WHAT THIS TASK INVOLVES: Write out each of the records below word for word, keeping every line, symbol, and blank line in its place.

WORKING DATA:
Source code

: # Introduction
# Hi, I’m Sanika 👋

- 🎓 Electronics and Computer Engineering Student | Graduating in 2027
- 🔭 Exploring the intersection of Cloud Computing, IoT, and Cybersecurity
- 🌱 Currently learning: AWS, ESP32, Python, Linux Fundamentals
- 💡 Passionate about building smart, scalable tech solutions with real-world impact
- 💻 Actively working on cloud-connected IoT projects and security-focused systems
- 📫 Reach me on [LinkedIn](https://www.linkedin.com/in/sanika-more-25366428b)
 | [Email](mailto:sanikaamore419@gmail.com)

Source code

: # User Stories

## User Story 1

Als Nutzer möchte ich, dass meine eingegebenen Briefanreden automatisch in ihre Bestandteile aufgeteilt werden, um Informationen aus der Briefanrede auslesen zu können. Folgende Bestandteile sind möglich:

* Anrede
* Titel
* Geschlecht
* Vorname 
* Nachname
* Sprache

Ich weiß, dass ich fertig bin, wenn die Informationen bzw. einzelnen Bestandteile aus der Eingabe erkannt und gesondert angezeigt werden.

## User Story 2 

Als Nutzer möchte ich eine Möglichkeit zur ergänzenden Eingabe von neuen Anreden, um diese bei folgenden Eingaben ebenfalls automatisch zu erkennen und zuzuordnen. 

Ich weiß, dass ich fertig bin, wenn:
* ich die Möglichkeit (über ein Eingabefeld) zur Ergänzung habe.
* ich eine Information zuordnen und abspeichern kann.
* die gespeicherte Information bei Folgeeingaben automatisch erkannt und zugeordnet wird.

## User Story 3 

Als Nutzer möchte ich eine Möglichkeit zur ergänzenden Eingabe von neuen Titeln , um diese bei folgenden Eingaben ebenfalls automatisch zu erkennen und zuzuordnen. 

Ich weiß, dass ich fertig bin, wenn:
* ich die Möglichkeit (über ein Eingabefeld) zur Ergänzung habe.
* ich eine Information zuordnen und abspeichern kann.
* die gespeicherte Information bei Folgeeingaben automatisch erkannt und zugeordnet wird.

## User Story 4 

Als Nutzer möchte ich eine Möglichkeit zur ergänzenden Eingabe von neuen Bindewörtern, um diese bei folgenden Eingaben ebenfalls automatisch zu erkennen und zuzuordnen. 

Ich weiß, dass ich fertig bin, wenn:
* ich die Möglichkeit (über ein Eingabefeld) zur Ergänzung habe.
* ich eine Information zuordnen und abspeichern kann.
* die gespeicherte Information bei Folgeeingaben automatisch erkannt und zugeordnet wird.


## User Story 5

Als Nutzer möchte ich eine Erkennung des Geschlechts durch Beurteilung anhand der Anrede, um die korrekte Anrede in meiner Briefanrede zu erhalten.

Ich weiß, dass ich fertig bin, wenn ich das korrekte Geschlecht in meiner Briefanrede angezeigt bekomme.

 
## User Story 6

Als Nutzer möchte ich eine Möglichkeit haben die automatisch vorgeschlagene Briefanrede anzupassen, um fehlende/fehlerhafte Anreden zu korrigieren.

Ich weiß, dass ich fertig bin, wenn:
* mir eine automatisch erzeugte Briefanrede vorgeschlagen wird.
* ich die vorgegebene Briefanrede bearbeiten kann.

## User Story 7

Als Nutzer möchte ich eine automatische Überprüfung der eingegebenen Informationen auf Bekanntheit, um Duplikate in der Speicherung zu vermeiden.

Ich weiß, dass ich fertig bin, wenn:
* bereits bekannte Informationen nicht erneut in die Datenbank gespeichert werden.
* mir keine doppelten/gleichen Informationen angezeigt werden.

EXERCISE RESULT:
Source code

: # Introduction
# Hi, I’m Sanika 👋

- 🎓 Electronics and Computer Engineering Student | Graduating in 2027
- 🔭 Exploring the intersection of Cloud Computing, IoT, and Cybersecurity
- 🌱 Currently learning: AWS, ESP32, Python, Linux Fundamentals
- 💡 Passionate about building smart, scalable tech solutions with real-world impact
- 💻 Actively working on cloud-connected IoT projects and security-focused systems
- 📫 Reach me on [LinkedIn](https://www.linkedin.com/in/sanika-more-25366428b)
 | [Email](mailto:sanikaamore419@gmail.com)

Source code

: # User Stories

## User Story 1

Als Nutzer möchte ich, dass meine eingegebenen Briefanreden automatisch in ihre Bestandteile aufgeteilt werden, um Informationen aus der Briefanrede auslesen zu können. Folgende Bestandteile sind möglich:

* Anrede
* Titel
* Geschlecht
* Vorname 
* Nachname
* Sprache

Ich weiß, dass ich fertig bin, wenn die Informationen bzw. einzelnen Bestandteile aus der Eingabe erkannt und gesondert angezeigt werden.

## User Story 2 

Als Nutzer möchte ich eine Möglichkeit zur ergänzenden Eingabe von neuen Anreden, um diese bei folgenden Eingaben ebenfalls automatisch zu erkennen und zuzuordnen. 

Ich weiß, dass ich fertig bin, wenn:
* ich die Möglichkeit (über ein Eingabefeld) zur Ergänzung habe.
* ich eine Information zuordnen und abspeichern kann.
* die gespeicherte Information bei Folgeeingaben automatisch erkannt und zugeordnet wird.

## User Story 3 

Als Nutzer möchte ich eine Möglichkeit zur ergänzenden Eingabe von neuen Titeln , um diese bei folgenden Eingaben ebenfalls automatisch zu erkennen und zuzuordnen. 

Ich weiß, dass ich fertig bin, wenn:
* ich die Möglichkeit (über ein Eingabefeld) zur Ergänzung habe.
* ich eine Information zuordnen und abspeichern kann.
* die gespeicherte Information bei Folgeeingaben automatisch erkannt und zugeordnet wird.

## User Story 4 

Als Nutzer möchte ich eine Möglichkeit zur ergänzenden Eingabe von neuen Bindewörtern, um diese bei folgenden Eingaben ebenfalls automatisch zu erkennen und zuzuordnen. 

Ich weiß, dass ich fertig bin, wenn:
* ich die Möglichkeit (über ein Eingabefeld) zur Ergänzung habe.
* ich eine Information zuordnen und abspeichern kann.
* die gespeicherte Information bei Folgeeingaben automatisch erkannt und zugeordnet wird.


## User Story 5

Als Nutzer möchte ich eine Erkennung des Geschlechts durch Beurteilung anhand der Anrede, um die korrekte Anrede in meiner Briefanrede zu erhalten.

Ich weiß, dass ich fertig bin, wenn ich das korrekte Geschlecht in meiner Briefanrede angezeigt bekomme.

 
## User Story 6

Als Nutzer möchte ich eine Möglichkeit haben die automatisch vorgeschlagene Briefanrede anzupassen, um fehlende/fehlerhafte Anreden zu korrigieren.

Ich weiß, dass ich fertig bin, wenn:
* mir eine automatisch erzeugte Briefanrede vorgeschlagen wird.
* ich die vorgegebene Briefanrede bearbeiten kann.

## User Story 7

Als Nutzer möchte ich eine automatische Überprüfung der eingegebenen Informationen auf Bekanntheit, um Duplikate in der Speicherung zu vermeiden.

Ich weiß, dass ich fertig bin, wenn:
* bereits bekannte Informationen nicht erneut in die Datenbank gespeichert werden.
* mir keine doppelten/gleichen Informationen angezeigt werden.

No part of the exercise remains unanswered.